_REQUIREMENTS_
Reproduce every one of the following records line for line, changing nothing.

_EXERCISE INPUT_
((

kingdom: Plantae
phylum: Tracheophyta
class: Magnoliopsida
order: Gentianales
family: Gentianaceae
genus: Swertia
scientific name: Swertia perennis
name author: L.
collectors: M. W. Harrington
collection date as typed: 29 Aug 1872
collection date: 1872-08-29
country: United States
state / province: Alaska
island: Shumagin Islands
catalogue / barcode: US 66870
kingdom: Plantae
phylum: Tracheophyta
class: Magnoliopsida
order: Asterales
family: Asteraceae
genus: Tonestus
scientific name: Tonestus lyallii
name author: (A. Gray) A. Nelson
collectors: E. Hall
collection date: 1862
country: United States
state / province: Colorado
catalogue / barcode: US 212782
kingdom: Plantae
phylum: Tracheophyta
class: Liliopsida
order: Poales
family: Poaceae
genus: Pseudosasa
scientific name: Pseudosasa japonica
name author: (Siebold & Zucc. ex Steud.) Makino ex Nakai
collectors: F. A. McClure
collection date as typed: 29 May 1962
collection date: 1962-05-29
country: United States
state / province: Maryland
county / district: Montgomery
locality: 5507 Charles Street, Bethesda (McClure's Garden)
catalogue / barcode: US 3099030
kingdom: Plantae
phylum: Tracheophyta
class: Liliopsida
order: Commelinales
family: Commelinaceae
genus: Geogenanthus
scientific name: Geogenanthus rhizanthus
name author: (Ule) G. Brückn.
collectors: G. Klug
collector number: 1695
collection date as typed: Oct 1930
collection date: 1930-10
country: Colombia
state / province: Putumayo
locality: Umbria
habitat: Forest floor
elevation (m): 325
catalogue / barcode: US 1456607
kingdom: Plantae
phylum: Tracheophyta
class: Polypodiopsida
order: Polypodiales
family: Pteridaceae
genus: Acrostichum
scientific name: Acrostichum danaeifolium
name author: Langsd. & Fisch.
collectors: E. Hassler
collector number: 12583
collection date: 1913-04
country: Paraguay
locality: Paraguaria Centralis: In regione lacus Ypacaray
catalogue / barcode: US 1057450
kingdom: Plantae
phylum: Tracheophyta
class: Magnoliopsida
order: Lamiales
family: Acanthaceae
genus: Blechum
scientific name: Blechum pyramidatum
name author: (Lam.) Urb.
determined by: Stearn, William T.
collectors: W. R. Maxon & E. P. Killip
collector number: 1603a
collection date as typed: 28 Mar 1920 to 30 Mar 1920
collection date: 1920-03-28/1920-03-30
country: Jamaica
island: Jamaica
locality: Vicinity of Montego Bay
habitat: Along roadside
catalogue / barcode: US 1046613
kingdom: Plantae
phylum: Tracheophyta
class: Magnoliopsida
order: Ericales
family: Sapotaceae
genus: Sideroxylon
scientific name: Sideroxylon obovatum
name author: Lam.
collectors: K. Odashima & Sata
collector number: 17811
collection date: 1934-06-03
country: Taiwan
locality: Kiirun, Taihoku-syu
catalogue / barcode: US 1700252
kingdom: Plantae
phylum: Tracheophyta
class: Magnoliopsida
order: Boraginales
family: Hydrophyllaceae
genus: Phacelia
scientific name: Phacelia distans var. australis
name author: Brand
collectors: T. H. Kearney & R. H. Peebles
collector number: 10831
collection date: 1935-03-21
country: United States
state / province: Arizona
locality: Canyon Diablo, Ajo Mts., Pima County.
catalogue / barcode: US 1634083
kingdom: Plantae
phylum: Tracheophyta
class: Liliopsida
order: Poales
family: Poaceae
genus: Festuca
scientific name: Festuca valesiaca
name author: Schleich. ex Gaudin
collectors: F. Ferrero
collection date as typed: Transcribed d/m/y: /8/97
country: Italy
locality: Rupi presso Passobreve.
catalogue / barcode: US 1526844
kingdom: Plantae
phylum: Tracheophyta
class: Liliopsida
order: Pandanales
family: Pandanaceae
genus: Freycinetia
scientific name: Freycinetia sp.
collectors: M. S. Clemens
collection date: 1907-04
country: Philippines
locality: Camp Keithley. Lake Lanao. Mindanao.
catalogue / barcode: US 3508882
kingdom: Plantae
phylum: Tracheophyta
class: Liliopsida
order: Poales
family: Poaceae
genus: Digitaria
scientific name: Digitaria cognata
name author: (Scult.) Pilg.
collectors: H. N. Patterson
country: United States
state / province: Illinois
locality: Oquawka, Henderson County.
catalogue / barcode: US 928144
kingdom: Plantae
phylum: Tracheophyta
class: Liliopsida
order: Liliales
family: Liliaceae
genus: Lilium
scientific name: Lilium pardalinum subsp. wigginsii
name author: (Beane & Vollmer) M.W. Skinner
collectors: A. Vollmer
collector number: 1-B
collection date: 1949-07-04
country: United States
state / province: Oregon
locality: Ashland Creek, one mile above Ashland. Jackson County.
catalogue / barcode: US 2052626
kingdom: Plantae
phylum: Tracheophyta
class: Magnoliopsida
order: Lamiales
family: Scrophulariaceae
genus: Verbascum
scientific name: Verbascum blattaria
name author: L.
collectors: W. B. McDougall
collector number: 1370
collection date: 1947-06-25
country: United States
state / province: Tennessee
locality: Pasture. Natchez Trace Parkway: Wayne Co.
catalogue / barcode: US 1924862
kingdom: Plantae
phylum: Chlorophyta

))

_ANSWER_
kingdom: Plantae
phylum: Tracheophyta
class: Magnoliopsida
order: Gentianales
family: Gentianaceae
genus: Swertia
scientific name: Swertia perennis
name author: L.
collectors: M. W. Harrington
collection date as typed: 29 Aug 1872
collection date: 1872-08-29
country: United States
state / province: Alaska
island: Shumagin Islands
catalogue / barcode: US 66870
kingdom: Plantae
phylum: Tracheophyta
class: Magnoliopsida
order: Asterales
family: Asteraceae
genus: Tonestus
scientific name: Tonestus lyallii
name author: (A. Gray) A. Nelson
collectors: E. Hall
collection date: 1862
country: United States
state / province: Colorado
catalogue / barcode: US 212782
kingdom: Plantae
phylum: Tracheophyta
class: Liliopsida
order: Poales
family: Poaceae
genus: Pseudosasa
scientific name: Pseudosasa japonica
name author: (Siebold & Zucc. ex Steud.) Makino ex Nakai
collectors: F. A. McClure
collection date as typed: 29 May 1962
collection date: 1962-05-29
country: United States
state / province: Maryland
county / district: Montgomery
locality: 5507 Charles Street, Bethesda (McClure's Garden)
catalogue / barcode: US 3099030
kingdom: Plantae
phylum: Tracheophyta
class: Liliopsida
order: Commelinales
family: Commelinaceae
genus: Geogenanthus
scientific name: Geogenanthus rhizanthus
name author: (Ule) G. Brückn.
collectors: G. Klug
collector number: 1695
collection date as typed: Oct 1930
collection date: 1930-10
country: Colombia
state / province: Putumayo
locality: Umbria
habitat: Forest floor
elevation (m): 325
catalogue / barcode: US 1456607
kingdom: Plantae
phylum: Tracheophyta
class: Polypodiopsida
order: Polypodiales
family: Pteridaceae
genus: Acrostichum
scientific name: Acrostichum danaeifolium
name author: Langsd. & Fisch.
collectors: E. Hassler
collector number: 12583
collection date: 1913-04
country: Paraguay
locality: Paraguaria Centralis: In regione lacus Ypacaray
catalogue / barcode: US 1057450
kingdom: Plantae
phylum: Tracheophyta
class: Magnoliopsida
order: Lamiales
family: Acanthaceae
genus: Blechum
scientific name: Blechum pyramidatum
name author: (Lam.) Urb.
determined by: Stearn, William T.
collectors: W. R. Maxon & E. P. Killip
collector number: 1603a
collection date as typed: 28 Mar 1920 to 30 Mar 1920
collection date: 1920-03-28/1920-03-30
country: Jamaica
island: Jamaica
locality: Vicinity of Montego Bay
habitat: Along roadside
catalogue / barcode: US 1046613
kingdom: Plantae
phylum: Tracheophyta
class: Magnoliopsida
order: Ericales
family: Sapotaceae
genus: Sideroxylon
scientific name: Sideroxylon obovatum
name author: Lam.
collectors: K. Odashima & Sata
collector number: 17811
collection date: 1934-06-03
country: Taiwan
locality: Kiirun, Taihoku-syu
catalogue / barcode: US 1700252
kingdom: Plantae
phylum: Tracheophyta
class: Magnoliopsida
order: Boraginales
family: Hydrophyllaceae
genus: Phacelia
scientific name: Phacelia distans var. australis
name author: Brand
collectors: T. H. Kearney & R. H. Peebles
collector number: 10831
collection date: 1935-03-21
country: United States
state / province: Arizona
locality: Canyon Diablo, Ajo Mts., Pima County.
catalogue / barcode: US 1634083
kingdom: Plantae
phylum: Tracheophyta
class: Liliopsida
order: Poales
family: Poaceae
genus: Festuca
scientific name: Festuca valesiaca
name author: Schleich. ex Gaudin
collectors: F. Ferrero
collection date as typed: Transcribed d/m/y: /8/97
country: Italy
locality: Rupi presso Passobreve.
catalogue / barcode: US 1526844
kingdom: Plantae
phylum: Tracheophyta
class: Liliopsida
order: Pandanales
family: Pandanaceae
genus: Freycinetia
scientific name: Freycinetia sp.
collectors: M. S. Clemens
collection date: 1907-04
country: Philippines
locality: Camp Keithley. Lake Lanao. Mindanao.
catalogue / barcode: US 3508882
kingdom: Plantae
phylum: Tracheophyta
class: Liliopsida
order: Poales
family: Poaceae
genus: Digitaria
scientific name: Digitaria cognata
name author: (Scult.) Pilg.
collectors: H. N. Patterson
country: United States
state / province: Illinois
locality: Oquawka, Henderson County.
catalogue / barcode: US 928144
kingdom: Plantae
phylum: Tracheophyta
class: Liliopsida
order: Liliales
family: Liliaceae
genus: Lilium
scientific name: Lilium pardalinum subsp. wigginsii
name author: (Beane & Vollmer) M.W. Skinner
collectors: A. Vollmer
collector number: 1-B
collection date: 1949-07-04
country: United States
state / province: Oregon
locality: Ashland Creek, one mile above Ashland. Jackson County.
catalogue / barcode: US 2052626
kingdom: Plantae
phylum: Tracheophyta
class: Magnoliopsida
order: Lamiales
family: Scrophulariaceae
genus: Verbascum
scientific name: Verbascum blattaria
name author: L.
collectors: W. B. McDougall
collector number: 1370
collection date: 1947-06-25
country: United States
state / province: Tennessee
locality: Pasture. Natchez Trace Parkway: Wayne Co.
catalogue / barcode: US 1924862
kingdom: Plantae
phylum: Chlorophyta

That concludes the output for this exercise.